Digital currency in India:

  • According to the RBI, there are at least four reasons why digital currencies are expected to do well in India:
    • There is the increasing penetration of digital payments in the country that exists alongside sustained interest in cash usage, especially for small value transactions.
    • India’s high currency to GDP ratio,according to the RBI, holds out another benefit of Central bank digital currency (CBDCs).

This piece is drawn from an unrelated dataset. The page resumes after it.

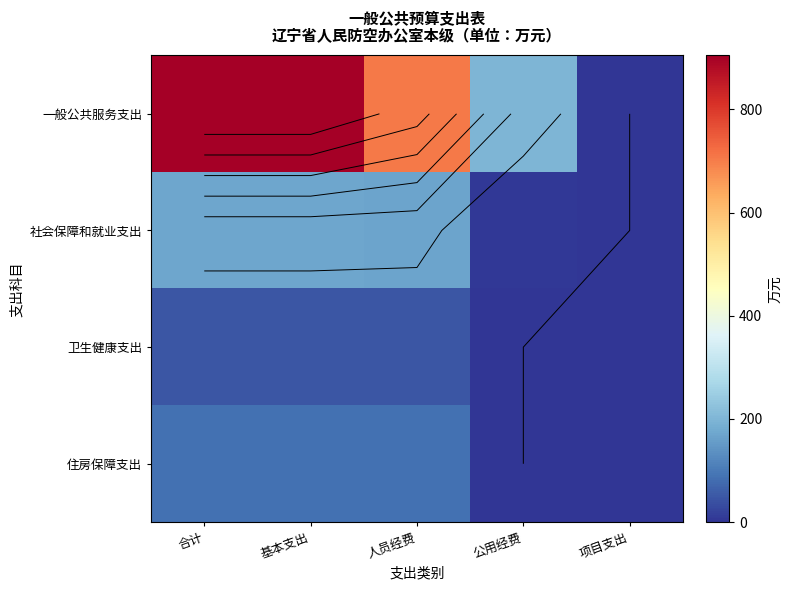

How many positive values does the 住房保障支出 series have?

3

    • The spread of private virtual currencies such as Bitcoin and Ethereum may be yet another reason why CBDCs become important from the point of view of the central bank.
    • CBDCs might also cushion the general public in an environment of volatile private VCs.


Light regulation and the opening of e-RUPI to the competition will spur innovation and adoption. All banks, small and big, NBFCs, non-bank PPI issuers, and telcos may be allowed to issue it later. e-RUPI opens up a world of opportunities to the government, people, and businesses to provide, avail and pay for services seamlessly.